> **Instructions to follow**
Could you report every line from the entries that includes the word "down"?

> **Given records**
^^^^^^^^^^^^^^^^
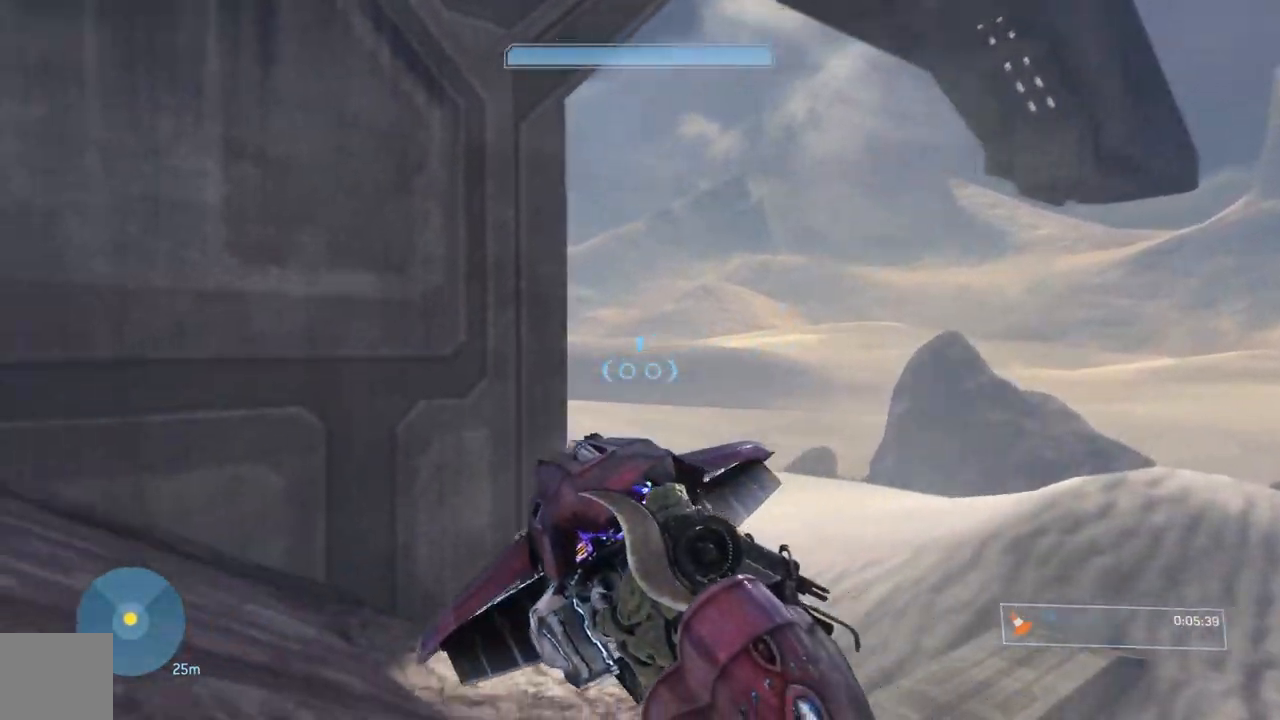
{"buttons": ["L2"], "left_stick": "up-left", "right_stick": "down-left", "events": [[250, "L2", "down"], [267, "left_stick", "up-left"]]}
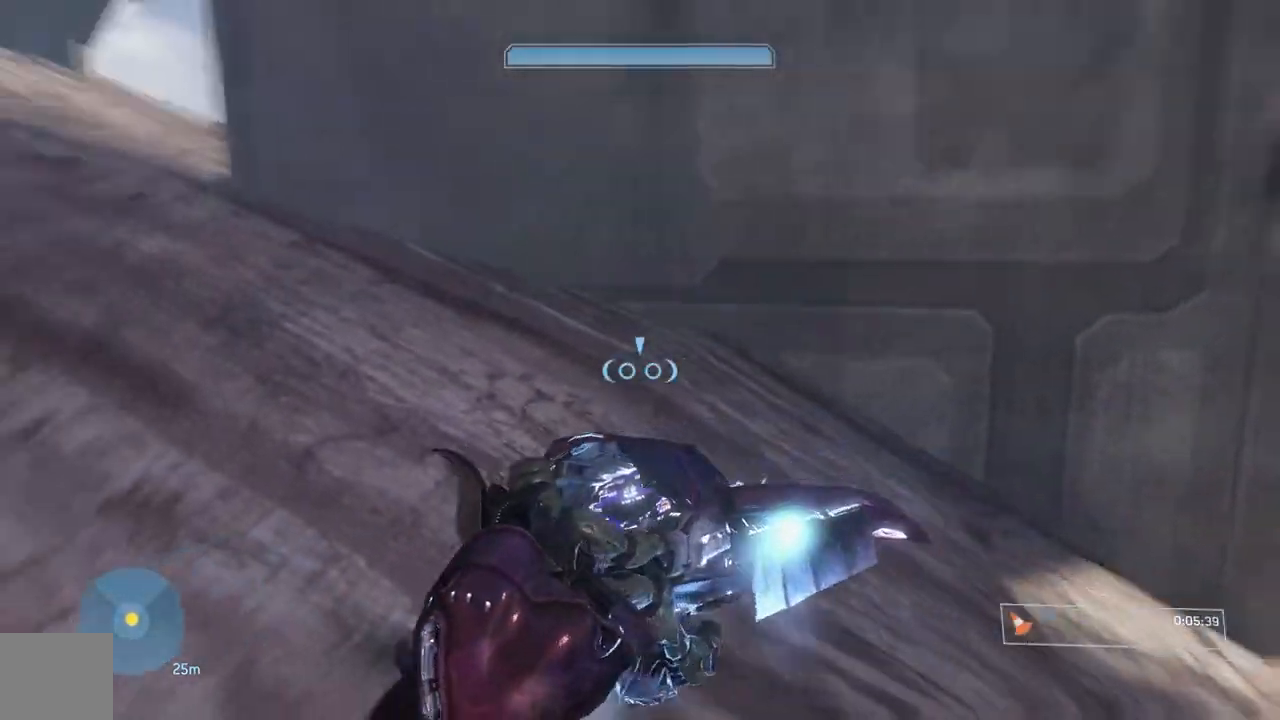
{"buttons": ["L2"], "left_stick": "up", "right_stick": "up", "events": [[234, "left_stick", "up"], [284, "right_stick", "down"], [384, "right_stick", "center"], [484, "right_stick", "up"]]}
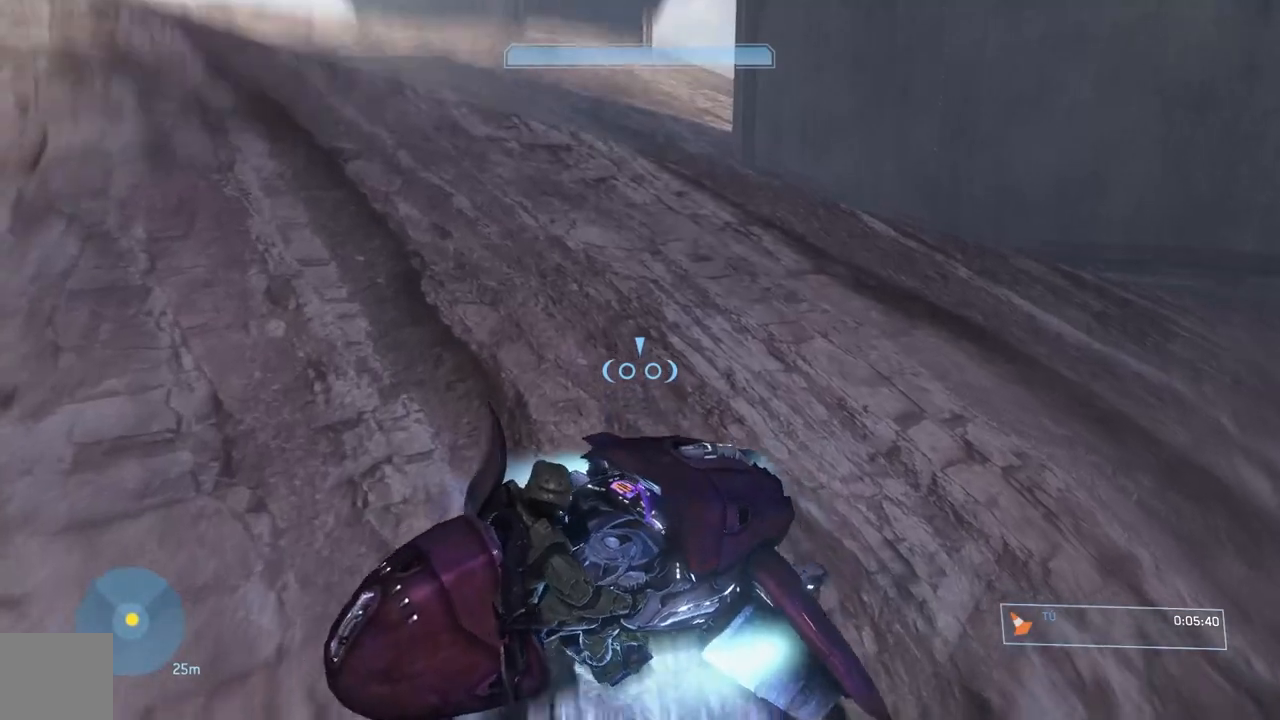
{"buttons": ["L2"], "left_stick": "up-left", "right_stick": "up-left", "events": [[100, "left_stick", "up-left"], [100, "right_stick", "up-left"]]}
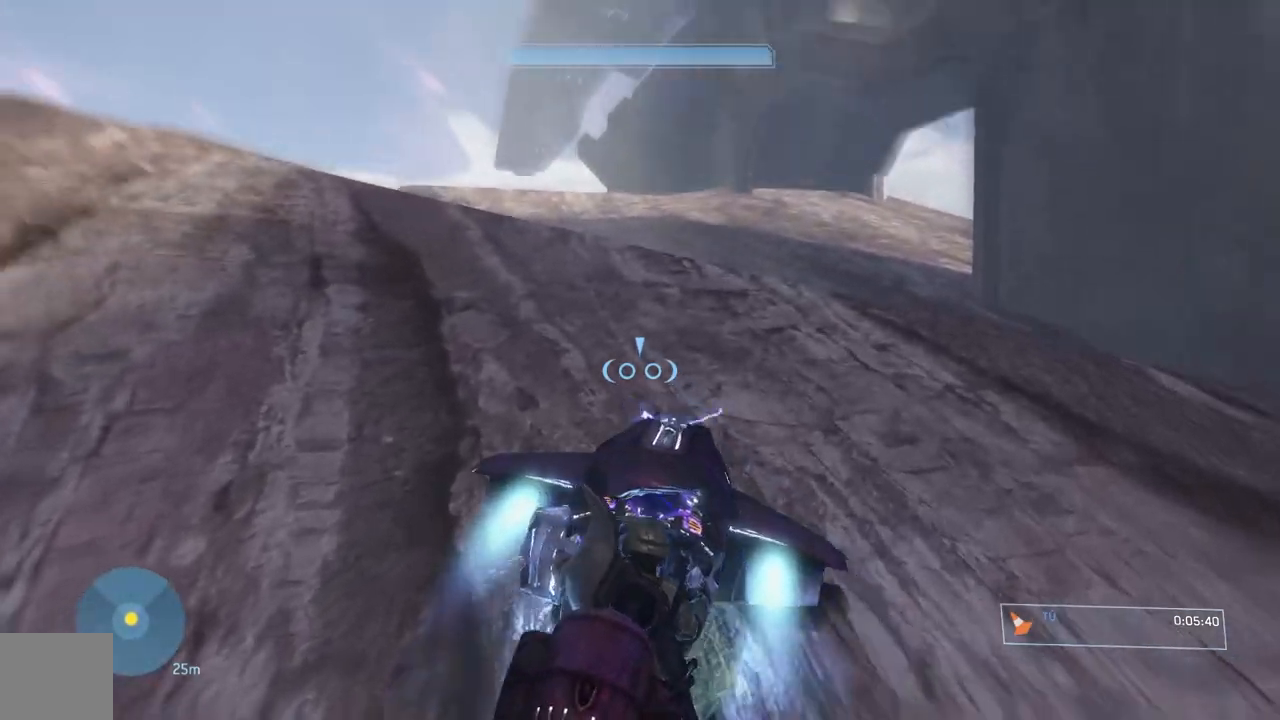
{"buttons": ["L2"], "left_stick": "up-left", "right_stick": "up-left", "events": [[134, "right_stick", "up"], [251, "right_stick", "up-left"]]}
^^^^^^^^^^^^^^^^
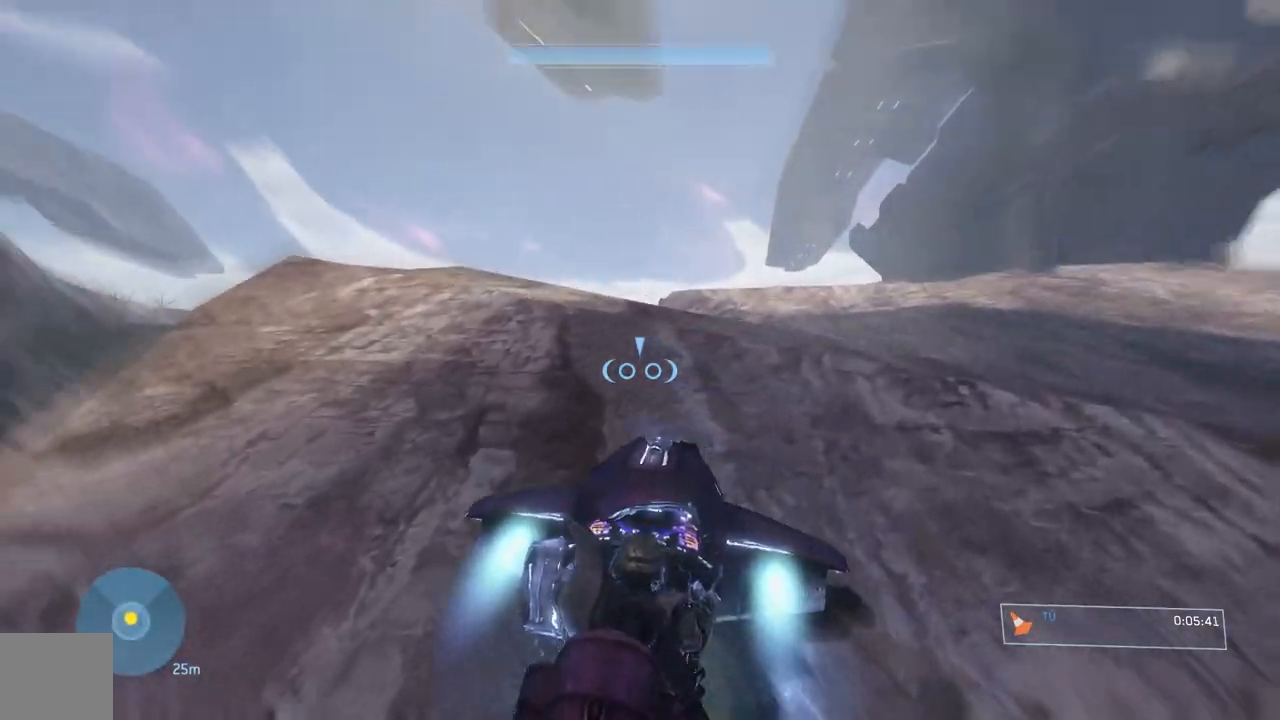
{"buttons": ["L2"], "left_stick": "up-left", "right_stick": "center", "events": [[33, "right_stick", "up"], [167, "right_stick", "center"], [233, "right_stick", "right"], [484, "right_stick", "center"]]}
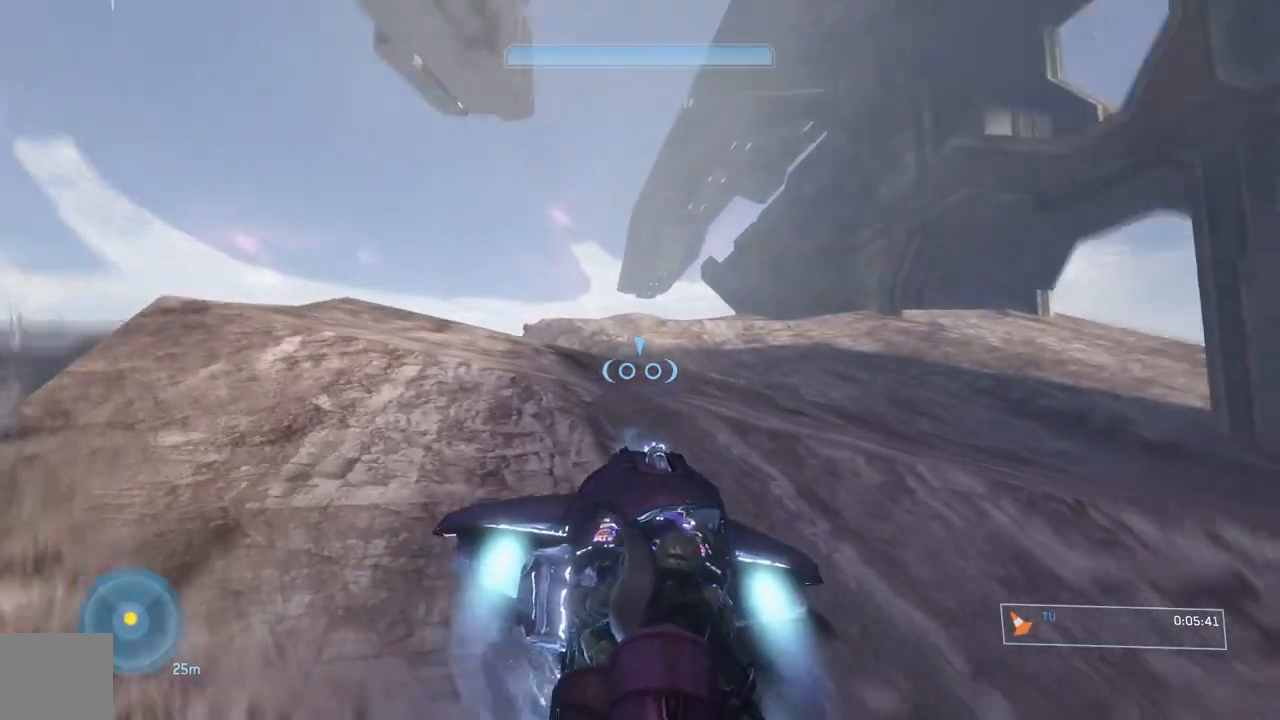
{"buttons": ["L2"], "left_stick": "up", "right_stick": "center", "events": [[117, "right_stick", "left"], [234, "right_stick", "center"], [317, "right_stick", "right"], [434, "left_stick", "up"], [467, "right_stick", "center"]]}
^^^^^^^^^^^^^^^^
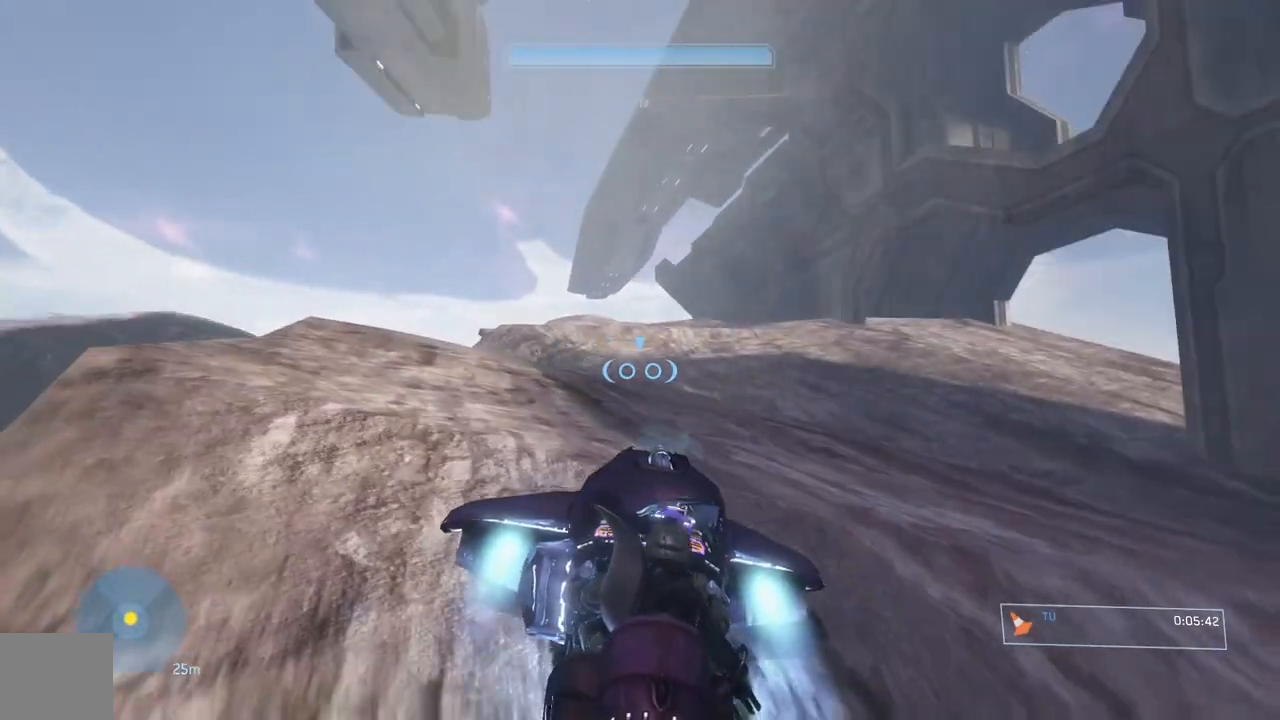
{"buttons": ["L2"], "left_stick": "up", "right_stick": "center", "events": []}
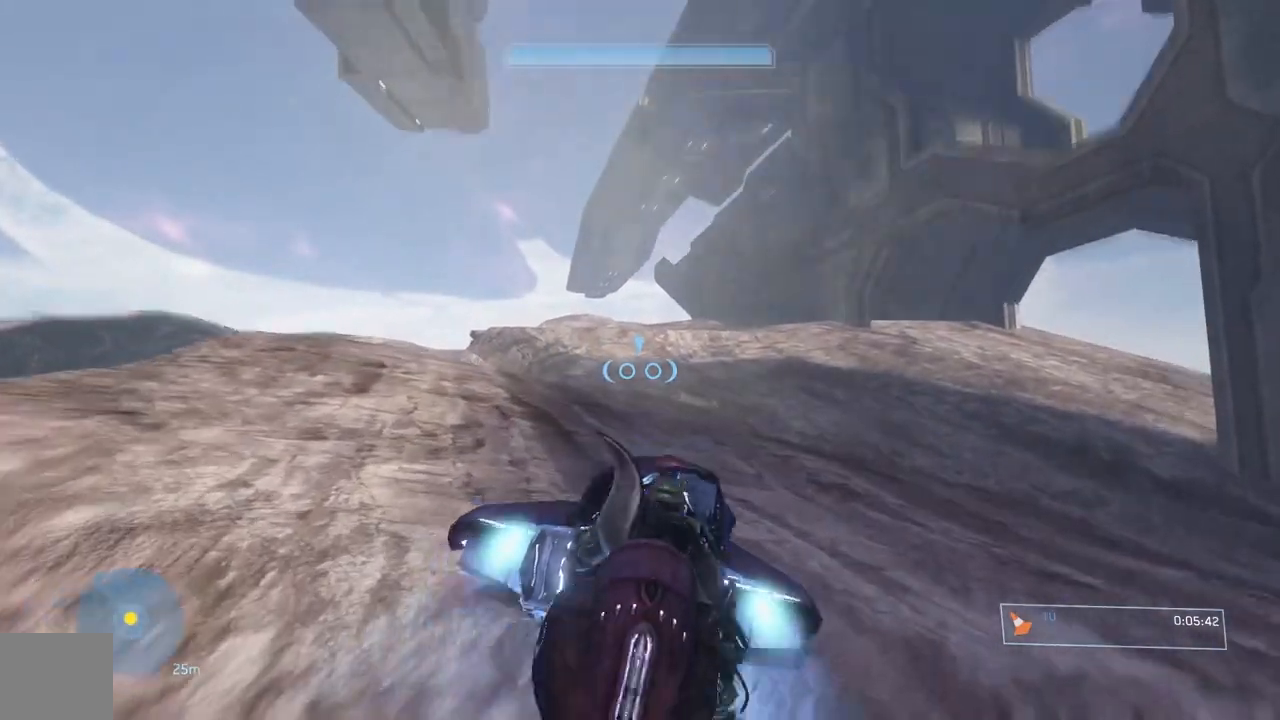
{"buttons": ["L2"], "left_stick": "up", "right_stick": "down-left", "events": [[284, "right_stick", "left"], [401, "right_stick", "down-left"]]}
^^^^^^^^^^^^^^^^
> **Output for this task**
{"buttons": ["L2"], "left_stick": "up-left", "right_stick": "down-left", "events": [[250, "L2", "down"], [267, "left_stick", "up-left"]]}
{"buttons": ["L2"], "left_stick": "up", "right_stick": "up", "events": [[234, "left_stick", "up"], [284, "right_stick", "down"], [384, "right_stick", "center"], [484, "right_stick", "up"]]}
{"buttons": ["L2"], "left_stick": "up", "right_stick": "down-left", "events": [[284, "right_stick", "left"], [401, "right_stick", "down-left"]]}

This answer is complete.